Den Berichten zufolge starb sie um neunzehn Uhr fünfzehn an einem schweren Herzinfarkt, also knapp zwei Stunden bevor sie mit einer tödlichen Injektion hingerichtet werden sollte. Während ich weiter in ihrer Fallakte lese, steht Jaime in der Küche, redet und arrangiert dabei für jeden von uns das Essen auf einem der weißen Teller, die zum Inventar ihrer Mietwohnung gehören. Sie spricht über die Familie Jordan und will, dass ihre Verletzungen sowie andere Beweismittel und Informationen vom Tatort so gründlich und unwiderlegbar wie möglich interpretiert werden. Und dazu braucht sie meine Hilfe.
»Colin sollte dir ihre Verletzungen und alles Übrige erklären können«, halte ich ihr vor Augen. »Schließlich war er am Tatort und hat die Leichen obduziert.
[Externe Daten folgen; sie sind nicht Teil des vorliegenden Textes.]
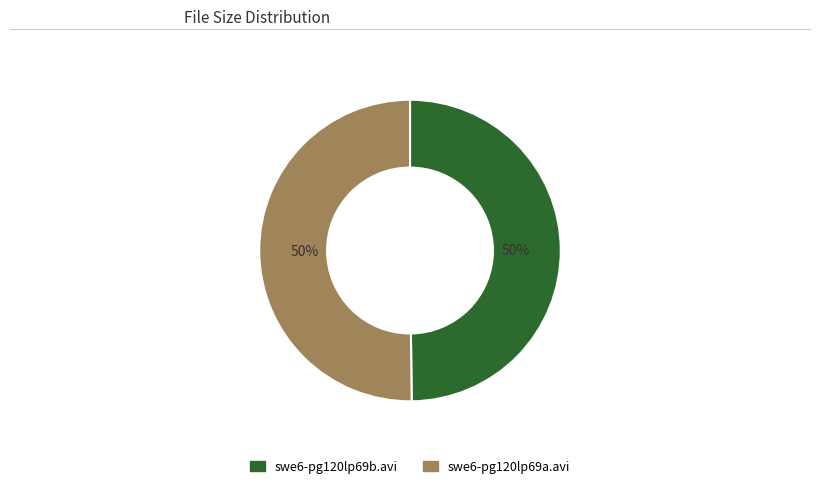

Combined, do swe6-pg120lp69b.avi and swe6-pg120lp69a.avi account for over 50%?

Yes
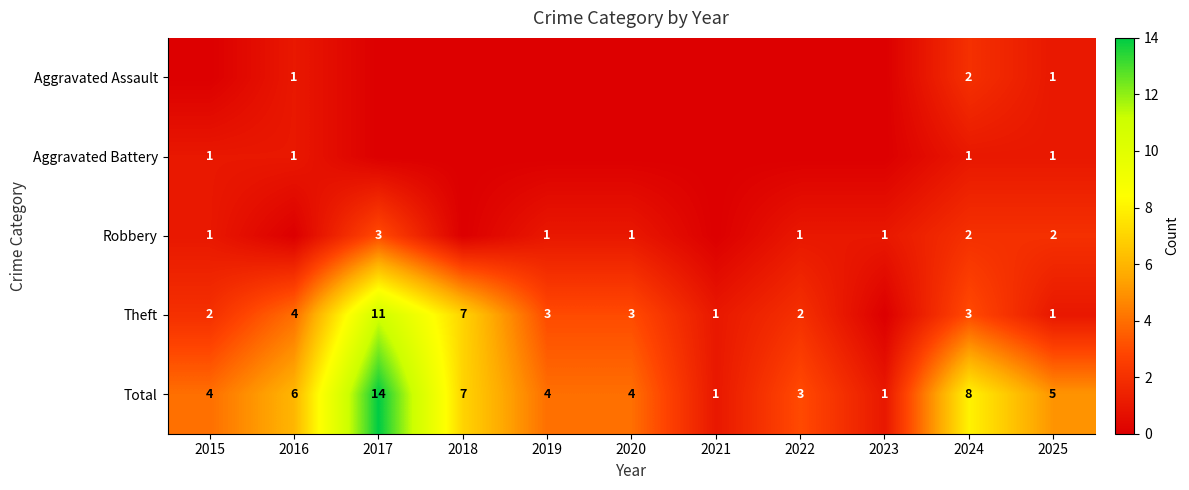

At how many categories does at least one series exceed 6?

3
Er ist ein sehr kompetenter Forensiker. Hast du schon einmal versucht, mit ihm über die Fälle zu sprechen?«
»Eine Täterin. Lola Daggette. Akte geschlossen«, entgegnet Marino. »Mehr haben die hier dazu nicht zu sagen.«
Während Jaime die Weingläser holt, erinnere ich mich an Colins Verhalten, als er den Fall vor vielen Jahren auf dem Kongress in Los Angeles präsentierte. Der grausame Tod von Dr. Clarence Jordan und seiner Frau Gloria empörte ihn persönlich, und der Mord an den beiden kleinen Kindern, Brenda und Josh, ging ihm sichtlich nah. Damals hatte Colin die Meinung vertreten, dass nur eine einzige Person als Täterin in Frage käme – ein junges Mädchen, das wenige Stunden nach den Morden in einem Übergangswohnheim seine mit dem Blut der Opfer verschmierten Sachen ausgewaschen hat. Alle später entstandenen Theorien und Gerüchte, Lola Daggette könne einen geheimnisvollen Komplizen gehabt haben, seien von der Verteidigung frei erfunden, höre ich ihn noch sagen.
»Ich war vor ein paar Wochen bei ihm im Labor«, erwidert Jaime. »Er ist nicht einmal aus seinem Büro gekommen, um mich zu begrüßen. Und als ich zu ihm hineinging, ist er auch nicht hinter dem Schreibtisch aufgestanden.«
»Du kannst ihn nicht zwingen, nett zu dir zu sein. Allerdings kann ich mir nicht vorstellen, dass er einer Anwältin absichtlich Informationen vorenthält«, erwidere ich. Am liebsten jedoch würde ich Jaime erklären, dass sie eben Jaime ist.